課題.
NHSの「人道上の危機」をめぐる本文の続きを、示された最後の文の後から書く。

本文.
小林恭子小林恭子 Ginko Kobayashi 在英ジャーナリスト。読売新聞の英字日刊紙「デイリー・ヨミウリ(現ジャパン・ニュース)」の記者・編集者を経て、2002年に来英。英国を始めとした欧州のメディア事情、政治、経済、社会現象を複数の媒体に寄稿。著書に「英国メディア史」(中央公論新社)、共著に「日本人が知らないウィキリークス」(洋泉社)など。

NHSは「人道上の危機」状態?

いつも私たちがお世話になっている「国民医療制度」(NHS)の病院が、「人道上の危機状態」にあると英赤十字社が表現したことが大きな波紋を広げています。

「人道上の危機」といえば、発展途上国などで飢餓に苦しむ子供たちが置かれた状況を思い浮かべる方が多いのではないでしょうか。先進国で発生する何らかの状況にこうした表現が当てはまるとは普通は思いませんよね。それだけに、「そこまで言うか」と非常に強い表現として受け止められました。

赤十字社はNHSの病院に患者を運び、自宅に戻った患者のケアをする仕事を受け持っています。同社がこの表現を使ったのは、今月7日です。ウェブサイト上のイエメンやシリアへの支援を求めるアピールの横に、「全国の病院や救急サービスの人道上の危機に対応するため、最前線に出ています」という文章が掲載されました。

1948年に創設されたNHSは、国民全員が基本的に無料で医療を受けられるサービスです。「ゆりかごから墓場まで」という英国の福祉制度の象徴ですね。2012年のロンドン五輪の開会式にもNHSがテーマの一つに選ばれ、英国がいかにNHSを自負しているかが分かりました。日本の保健制度は被保険者から徴収した保険料を主要な財源として運営されていますが、NHSは一般財源、つまり税金を主な財源としています。

抽出した行.
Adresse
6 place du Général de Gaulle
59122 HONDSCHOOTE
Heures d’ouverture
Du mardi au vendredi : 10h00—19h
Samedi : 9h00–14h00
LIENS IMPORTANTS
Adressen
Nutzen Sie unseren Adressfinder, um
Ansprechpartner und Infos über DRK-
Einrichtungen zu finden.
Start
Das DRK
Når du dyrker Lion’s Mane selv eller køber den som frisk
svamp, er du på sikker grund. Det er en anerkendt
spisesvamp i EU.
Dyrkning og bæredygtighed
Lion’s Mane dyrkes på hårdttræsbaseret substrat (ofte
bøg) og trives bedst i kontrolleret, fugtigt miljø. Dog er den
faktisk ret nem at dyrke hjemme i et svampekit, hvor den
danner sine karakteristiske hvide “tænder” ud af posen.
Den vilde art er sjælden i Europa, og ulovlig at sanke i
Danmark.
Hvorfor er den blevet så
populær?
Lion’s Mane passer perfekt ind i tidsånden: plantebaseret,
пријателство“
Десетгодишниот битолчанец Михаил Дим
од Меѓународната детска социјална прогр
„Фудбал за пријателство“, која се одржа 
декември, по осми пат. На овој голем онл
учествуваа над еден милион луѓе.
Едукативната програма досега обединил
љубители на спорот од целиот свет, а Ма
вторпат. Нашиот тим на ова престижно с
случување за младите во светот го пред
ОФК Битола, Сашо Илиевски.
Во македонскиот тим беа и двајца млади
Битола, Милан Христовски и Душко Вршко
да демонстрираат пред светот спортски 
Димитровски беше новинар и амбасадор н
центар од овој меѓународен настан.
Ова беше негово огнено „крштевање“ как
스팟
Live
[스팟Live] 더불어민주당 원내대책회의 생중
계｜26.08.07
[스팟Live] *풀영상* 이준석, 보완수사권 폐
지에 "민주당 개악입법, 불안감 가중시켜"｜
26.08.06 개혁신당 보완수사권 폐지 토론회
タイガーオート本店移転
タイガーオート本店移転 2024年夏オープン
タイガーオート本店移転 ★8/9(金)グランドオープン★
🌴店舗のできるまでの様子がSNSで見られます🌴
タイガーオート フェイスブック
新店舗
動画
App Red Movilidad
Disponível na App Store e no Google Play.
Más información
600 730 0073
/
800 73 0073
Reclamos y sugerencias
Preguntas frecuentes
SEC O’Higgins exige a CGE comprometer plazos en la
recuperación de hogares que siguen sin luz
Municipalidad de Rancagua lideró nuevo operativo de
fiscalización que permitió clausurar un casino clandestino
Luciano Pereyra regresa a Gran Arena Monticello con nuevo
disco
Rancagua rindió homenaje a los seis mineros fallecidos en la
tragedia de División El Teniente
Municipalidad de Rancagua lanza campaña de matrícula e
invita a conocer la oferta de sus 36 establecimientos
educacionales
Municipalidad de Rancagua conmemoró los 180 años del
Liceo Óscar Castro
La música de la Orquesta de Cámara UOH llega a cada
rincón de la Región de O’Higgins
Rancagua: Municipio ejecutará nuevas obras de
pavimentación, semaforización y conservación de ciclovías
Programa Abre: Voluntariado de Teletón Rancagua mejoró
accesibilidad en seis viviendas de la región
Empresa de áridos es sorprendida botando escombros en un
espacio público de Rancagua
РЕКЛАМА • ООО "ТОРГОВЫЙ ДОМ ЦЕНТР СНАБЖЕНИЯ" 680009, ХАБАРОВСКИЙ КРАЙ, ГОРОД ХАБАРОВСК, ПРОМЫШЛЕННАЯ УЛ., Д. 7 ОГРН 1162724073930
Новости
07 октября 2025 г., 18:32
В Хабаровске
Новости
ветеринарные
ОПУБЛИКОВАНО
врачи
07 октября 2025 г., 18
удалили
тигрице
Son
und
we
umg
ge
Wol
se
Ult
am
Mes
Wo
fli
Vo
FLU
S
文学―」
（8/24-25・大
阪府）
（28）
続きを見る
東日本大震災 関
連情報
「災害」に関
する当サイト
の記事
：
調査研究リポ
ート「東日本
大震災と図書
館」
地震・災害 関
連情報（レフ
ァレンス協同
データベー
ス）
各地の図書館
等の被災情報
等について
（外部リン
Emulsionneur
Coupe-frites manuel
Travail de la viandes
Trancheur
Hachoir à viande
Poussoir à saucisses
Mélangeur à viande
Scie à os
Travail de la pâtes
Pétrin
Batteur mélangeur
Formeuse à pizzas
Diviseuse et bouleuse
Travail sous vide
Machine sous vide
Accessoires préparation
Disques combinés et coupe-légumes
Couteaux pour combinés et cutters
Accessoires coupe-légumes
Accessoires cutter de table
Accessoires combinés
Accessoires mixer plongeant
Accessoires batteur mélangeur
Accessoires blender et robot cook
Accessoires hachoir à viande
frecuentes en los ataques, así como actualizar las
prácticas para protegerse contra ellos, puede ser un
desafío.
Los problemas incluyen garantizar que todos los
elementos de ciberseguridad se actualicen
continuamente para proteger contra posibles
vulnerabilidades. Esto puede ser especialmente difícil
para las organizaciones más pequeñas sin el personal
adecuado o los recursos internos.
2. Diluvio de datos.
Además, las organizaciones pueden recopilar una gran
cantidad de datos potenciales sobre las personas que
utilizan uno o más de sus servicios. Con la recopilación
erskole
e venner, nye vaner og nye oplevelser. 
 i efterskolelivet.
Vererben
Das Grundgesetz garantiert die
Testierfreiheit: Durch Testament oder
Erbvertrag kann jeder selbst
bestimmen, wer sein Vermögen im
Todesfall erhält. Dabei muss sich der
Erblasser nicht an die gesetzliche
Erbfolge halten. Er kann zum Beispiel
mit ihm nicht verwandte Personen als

解答例.
しかし、財政の緊縮化、長期的なケアが必要とされる高齢者の割合の増加、ますます複雑になる医療ニーズに病院側が追い付けない状態になってきました。1回限りの治療で終わるのではなく、長期の治療が必要な患者をケアするために、予算の70%が使われるようになりました(NHS イングランド調べ)。ストレッチャーの上に寝かされた患者が何時間(時には何十時間)も待たされたままになったと報道されることは珍しくありません。

「人道上の危機」と評された側のNHSは、この表現を認めない、としています。保健省は冬期の需要増大に合わせて4億ポンド(約557億円)の追加予算を注入したと説明しました。

もちろん、野党側は黙っていません。ここまでNHSが窮地に陥っているとは「国家的スキャンダル」とジェレミー・コービン労働党党首は主張。それに対しメイ首相は「表現が大げさすぎる。NHSは6年前と比較して250万人多い救急患者を受け入れている」と反論しました。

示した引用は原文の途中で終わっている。